■ **WORK INSTRUCTION**: Output exactly those lines of the data that lie between the line containing "ข้างวิกฤต การทำหัตถการปั๊มหัวใจ (CPR)" and the final line, both ends counted.

*** MATERIAL SUPPLIED ***

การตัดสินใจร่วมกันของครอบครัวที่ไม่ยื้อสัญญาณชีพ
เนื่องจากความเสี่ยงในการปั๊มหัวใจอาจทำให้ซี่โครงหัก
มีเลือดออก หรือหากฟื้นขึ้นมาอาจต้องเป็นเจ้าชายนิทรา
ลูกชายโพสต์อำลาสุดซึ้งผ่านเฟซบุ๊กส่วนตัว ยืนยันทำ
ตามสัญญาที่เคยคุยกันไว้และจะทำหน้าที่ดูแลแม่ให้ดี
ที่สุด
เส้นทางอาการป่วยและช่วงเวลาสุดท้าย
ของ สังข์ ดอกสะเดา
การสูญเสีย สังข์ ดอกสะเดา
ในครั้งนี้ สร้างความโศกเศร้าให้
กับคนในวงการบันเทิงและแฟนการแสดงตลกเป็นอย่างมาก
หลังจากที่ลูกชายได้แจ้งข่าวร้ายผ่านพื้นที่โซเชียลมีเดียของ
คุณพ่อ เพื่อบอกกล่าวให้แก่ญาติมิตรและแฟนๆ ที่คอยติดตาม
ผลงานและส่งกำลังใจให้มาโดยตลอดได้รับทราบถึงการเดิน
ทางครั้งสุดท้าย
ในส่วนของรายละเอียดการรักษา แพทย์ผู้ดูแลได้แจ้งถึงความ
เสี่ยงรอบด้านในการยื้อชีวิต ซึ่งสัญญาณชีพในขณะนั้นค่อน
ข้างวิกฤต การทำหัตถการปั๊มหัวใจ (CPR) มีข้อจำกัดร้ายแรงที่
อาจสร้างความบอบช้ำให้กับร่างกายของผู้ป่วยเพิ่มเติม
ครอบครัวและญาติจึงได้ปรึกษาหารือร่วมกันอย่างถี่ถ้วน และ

*** End of MATERIAL SUPPLIED ***

■ **SOLUTION TO THIS PROBLEM**:
ข้างวิกฤต การทำหัตถการปั๊มหัวใจ (CPR) มีข้อจำกัดร้ายแรงที่
อาจสร้างความบอบช้ำให้กับร่างกายของผู้ป่วยเพิ่มเติม
ครอบครัวและญาติจึงได้ปรึกษาหารือร่วมกันอย่างถี่ถ้วน และ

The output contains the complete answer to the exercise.